视觉变异器调查 (A Survey on Visual Transformer) - 专知论文

会员服务 ·

0

变换 · Vision · Performer · Networking · Processing（编程语言） ·

2021 年 1 月 15 日

A Survey on Visual Transformer

翻译：视觉变异器调查

Kai Han,Yunhe Wang,Hanting Chen,Xinghao Chen,Jianyuan Guo,Zhenhua Liu,Yehui Tang,An Xiao,Chunjing Xu,Yixing Xu,Zhaohui Yang,Yiman Zhang,Dacheng Tao

Transformer is a type of deep neural network mainly based on self-attention mechanism which is originally applied in natural language processing field.

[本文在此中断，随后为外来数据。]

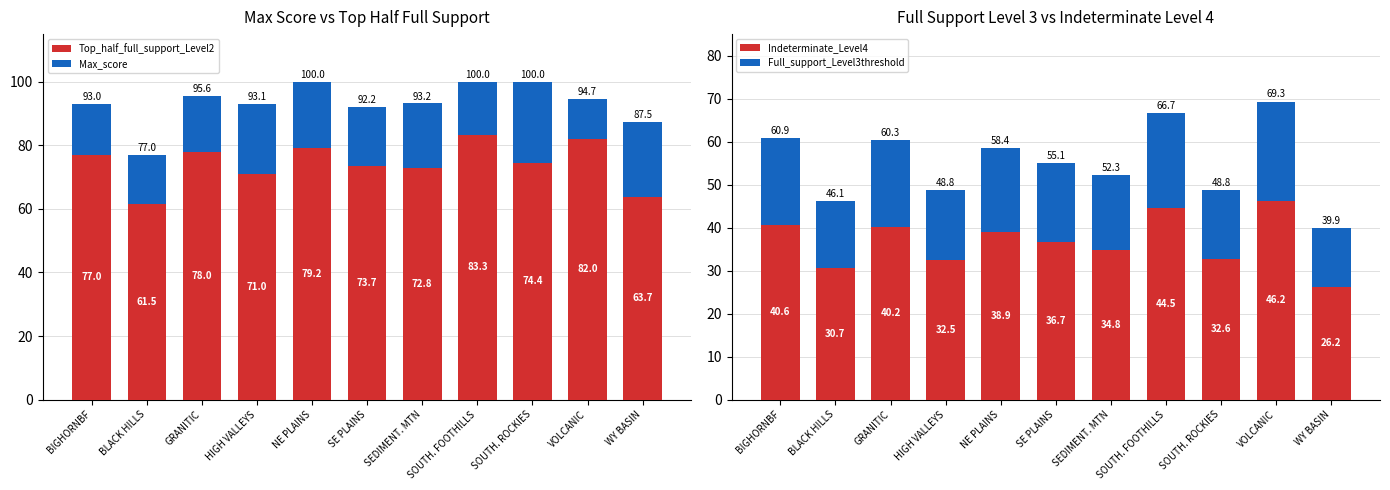

What is the label of the 6th bar from the right?

SE PLAINS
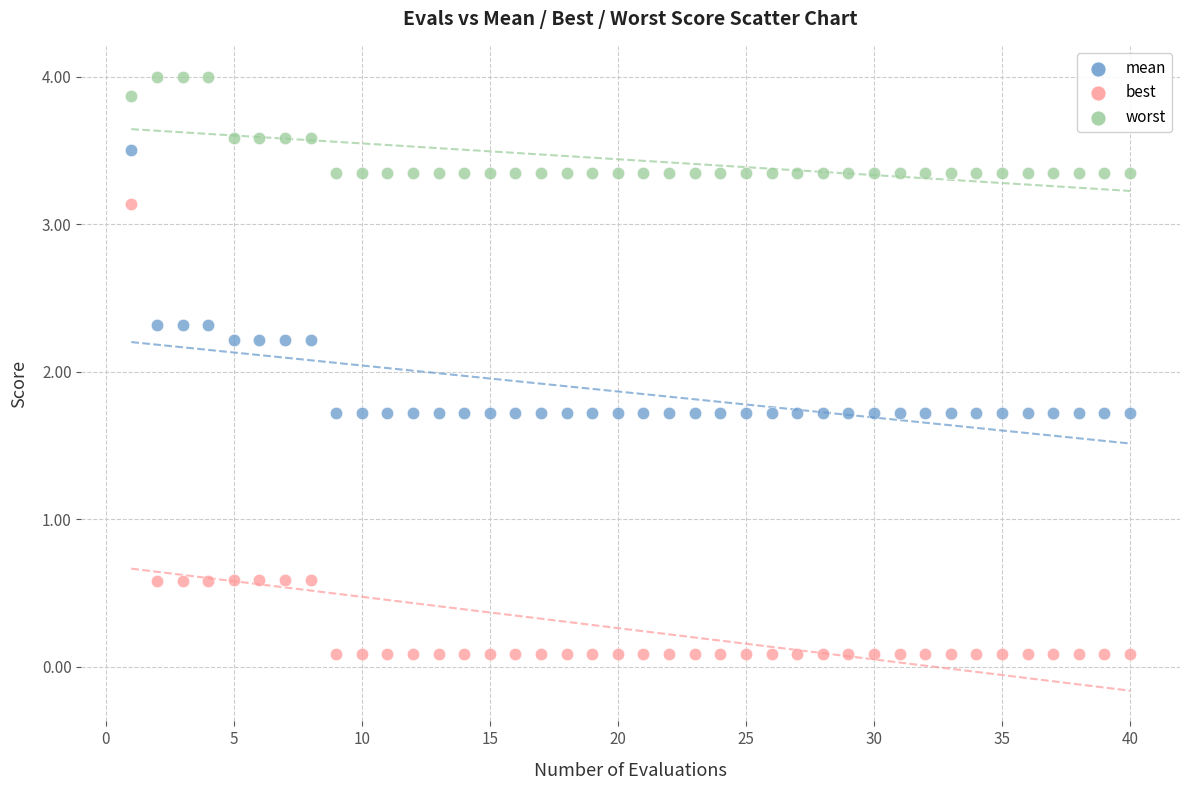

Which series reaches the maximum Y coordinate?

worst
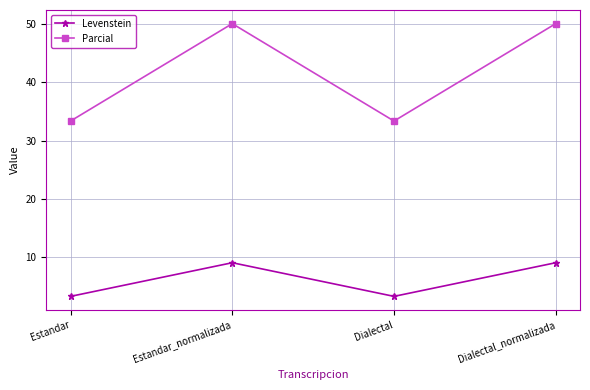

What is the total value across all series at Estandar?

36.7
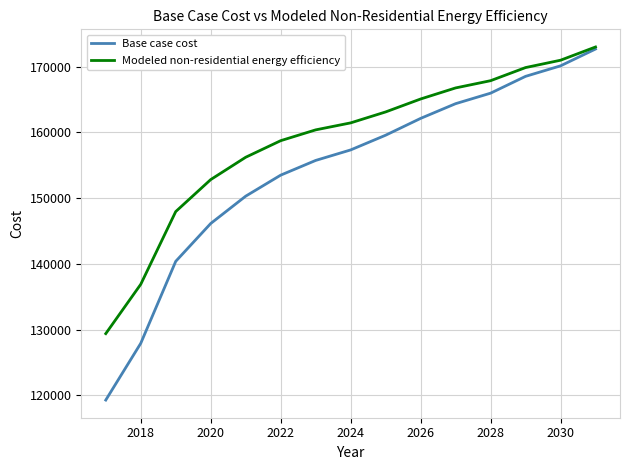

Which series has the widest spread of values?

Base case cost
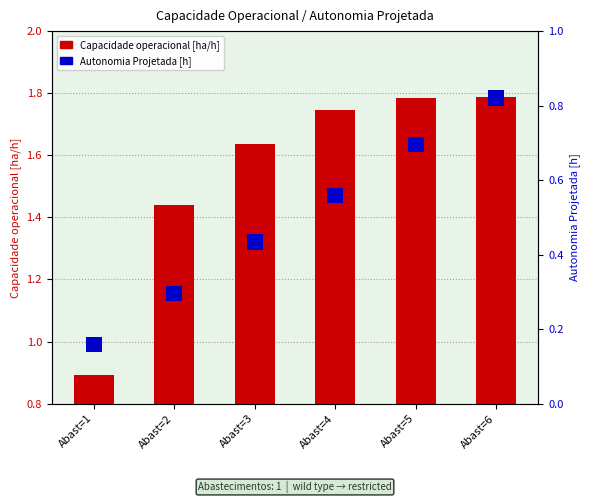

What are all the series names shown in the legend?

Capacidade operacional [ha/h], Autonomia Projetada [h]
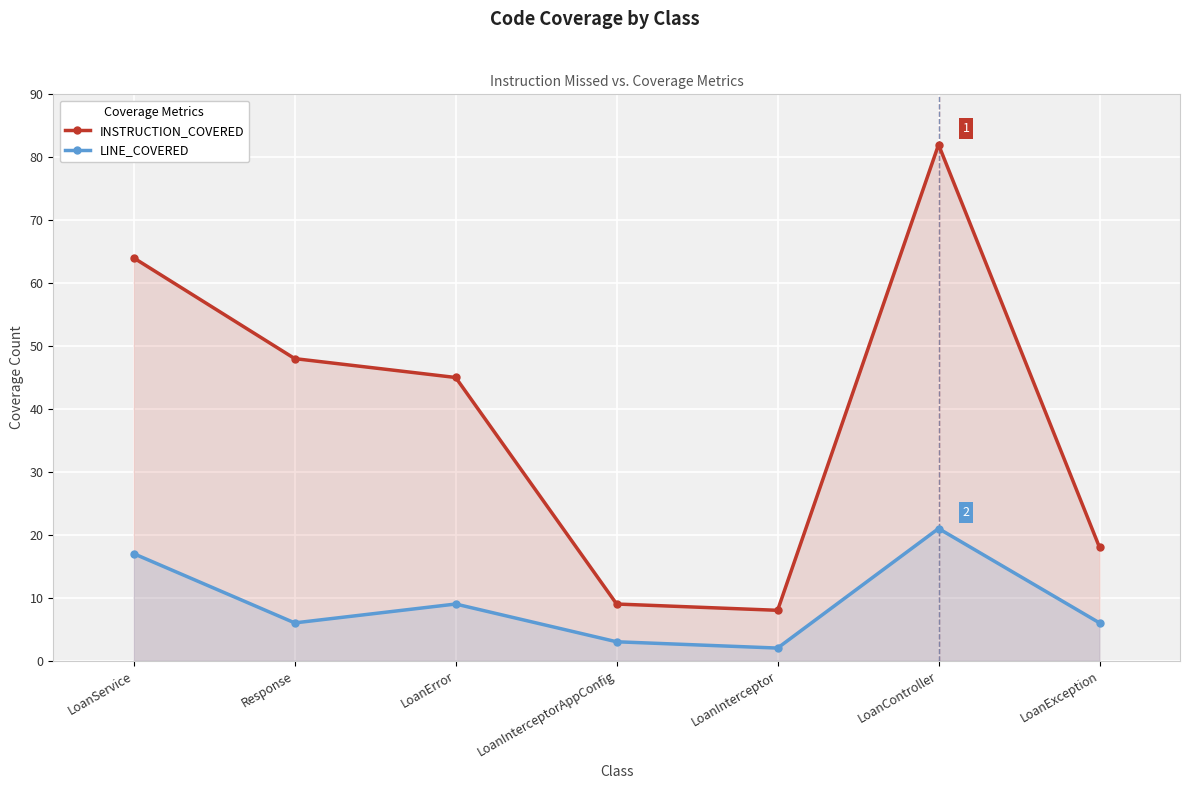

What is the difference between the maximum and minimum values in the LINE_COVERED series?

19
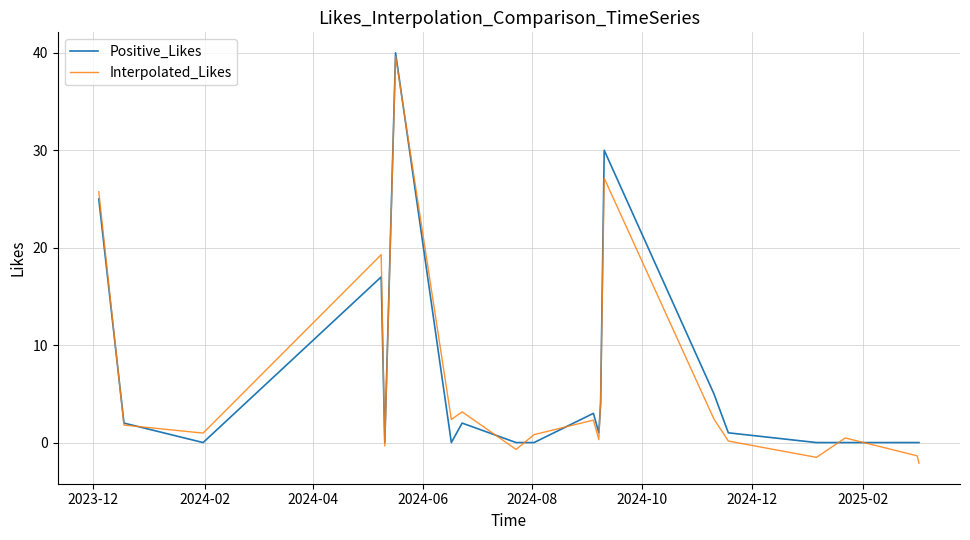

What is the maximum value shown in the chart?

40.0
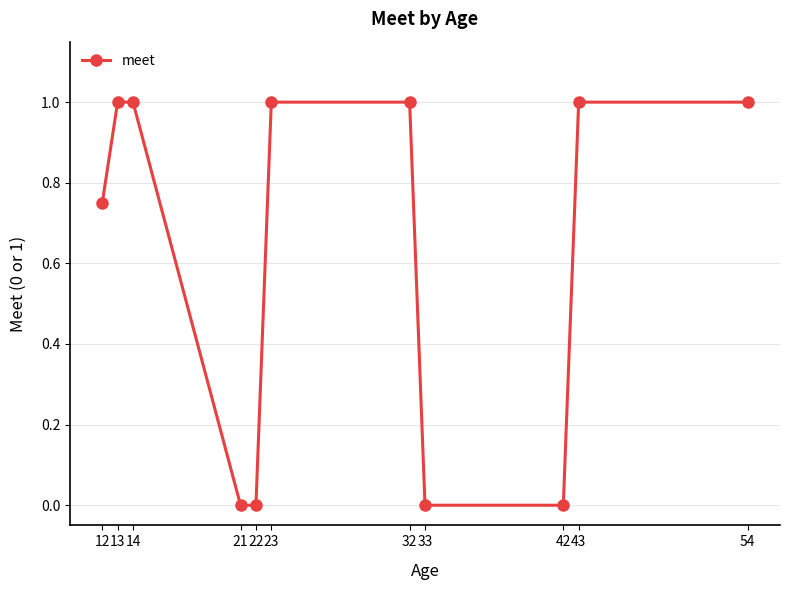

What is the value of the 6th point from the left?

1.0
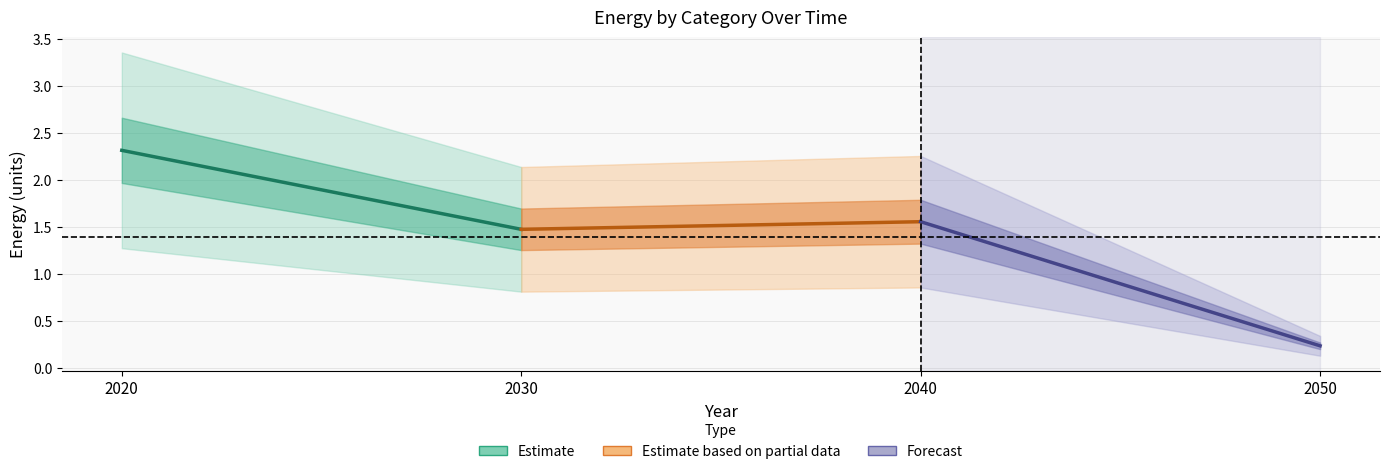

What is the maximum value for Customer_Transport (Estimate)?

2.3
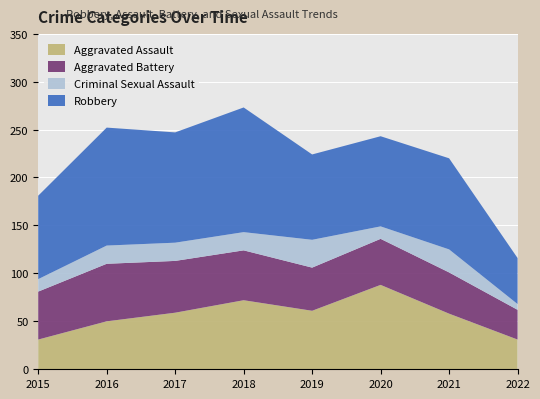

Reading right to left, transcribe all the data shown in this chart.

Aggravated Assault: 31	58	88	61	72	59	50	31
Aggravated Battery: 31	43	48	45	52	54	60	50
Criminal Sexual Assault: 6	24	13	29	19	19	19	13
Robbery: 48	95	94	89	130	115	123	87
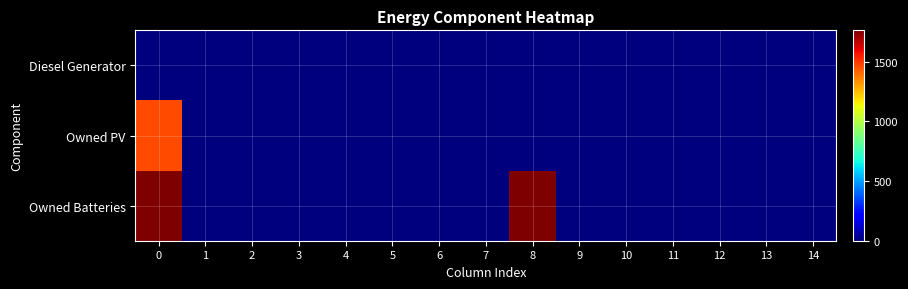

Between 11 and 2, which is larger?

11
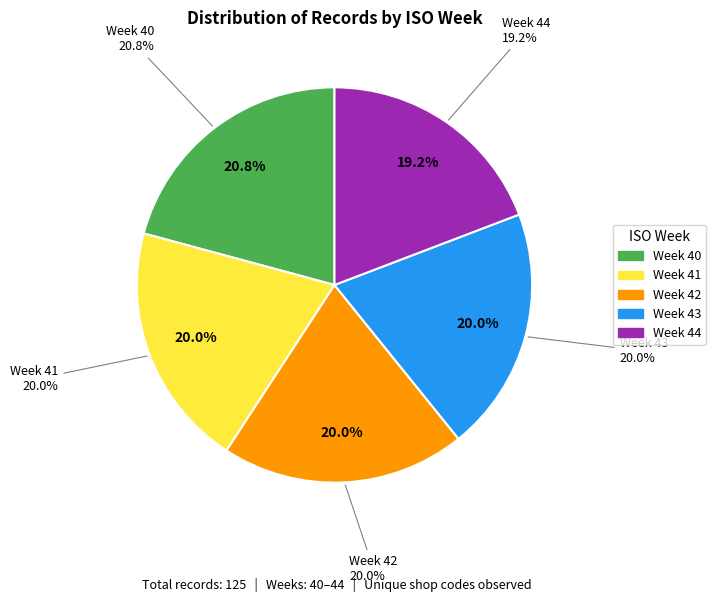

How many segments does this pie chart have?

5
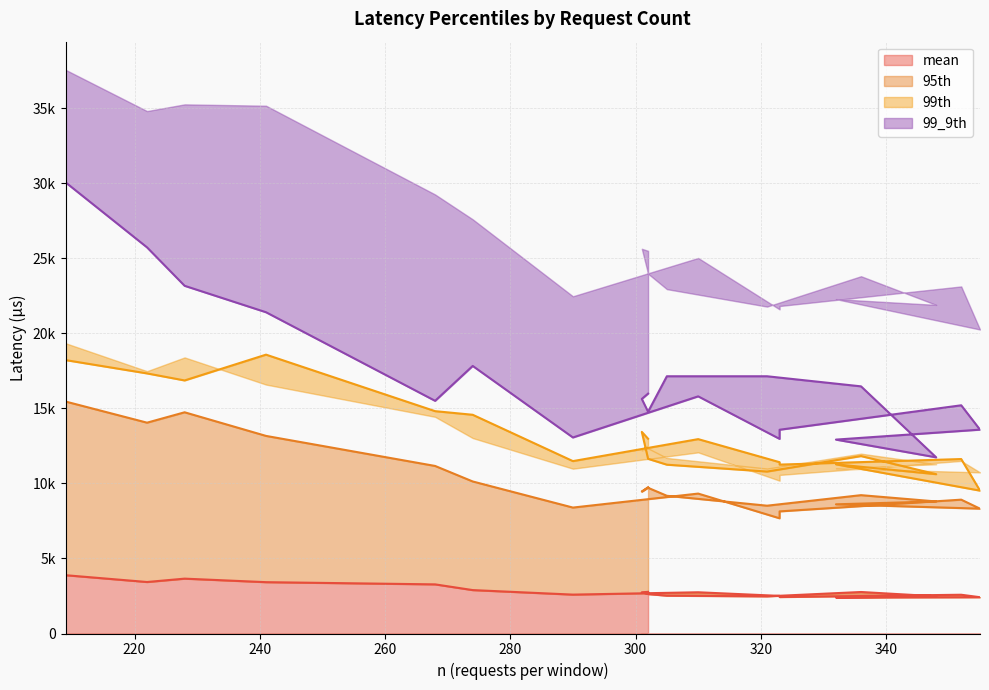

True or false: 95th and 99_9th cross at least once.

False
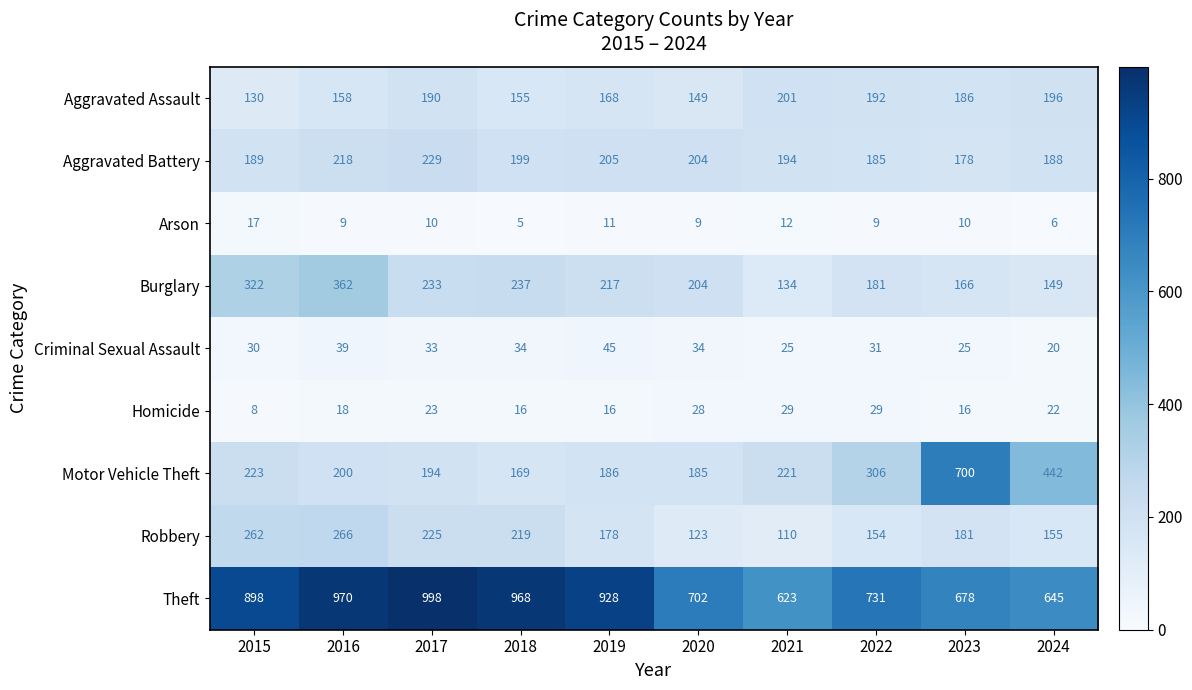

How many data points in Criminal Sexual Assault are less than 33?

5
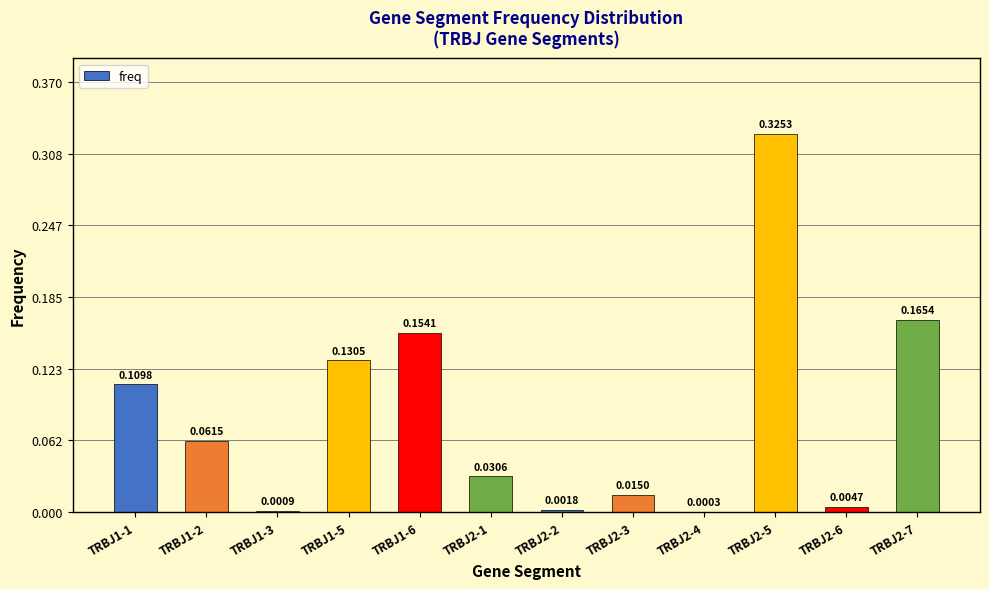

Between TRBJ2-4 and TRBJ1-6, which is larger?

TRBJ1-6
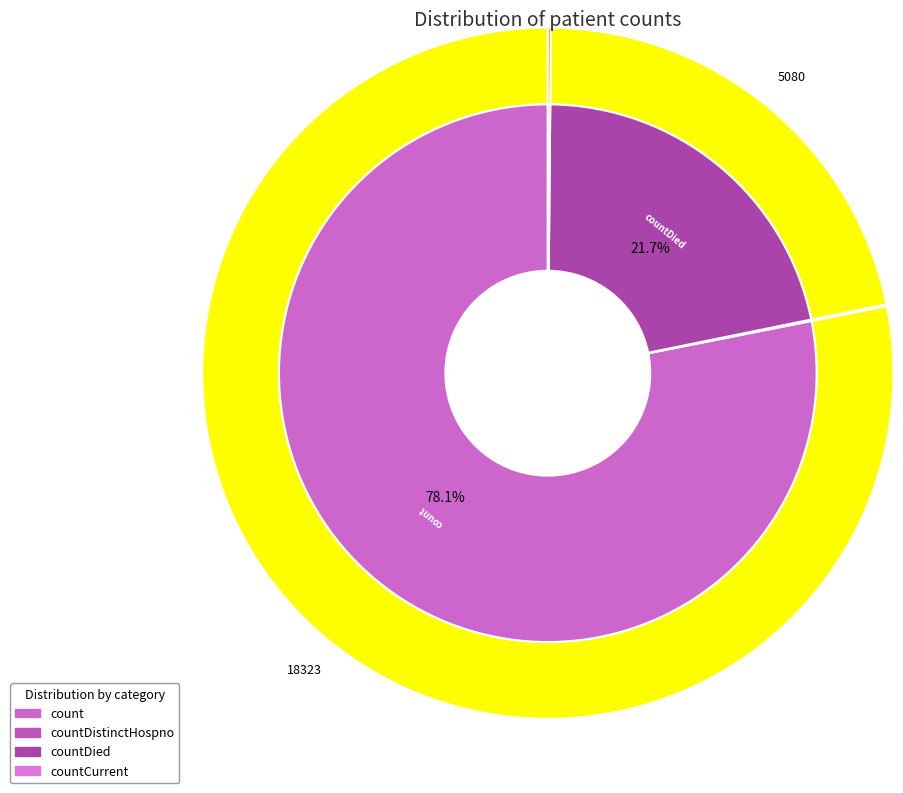

Count the number of slices in the pie.

4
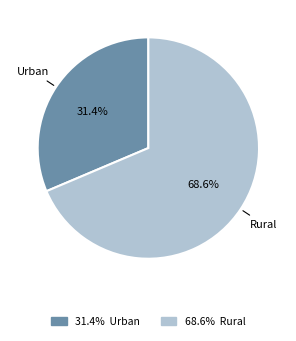

Is there any slice that represents more than half of the pie?

Yes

Inspired by the strong representation ability of transformer, researchers propose to extend transformer for computer vision tasks. Transformer-based models show competitive and even better performance on various visual benchmarks compared to other network types such as convolutional networks and recurrent networks. With high performance and without inductive bias defined by human, transformer is receiving more and more attention from the visual community. In this paper we provide a literature review of these visual transformer models by categorizing them in different tasks and analyze the advantages and disadvantages of these methods. In particular, the main categories include the basic image classification, high-level vision, low-level vision and video processing. The self-attention in computer vision is also briefly revisited as self-attention is the base component in transformer. Efficient transformer methods are included for pushing transformer into real applications on the devices. Finally, we give a discussion about the challenges and further research directions for visual transformers.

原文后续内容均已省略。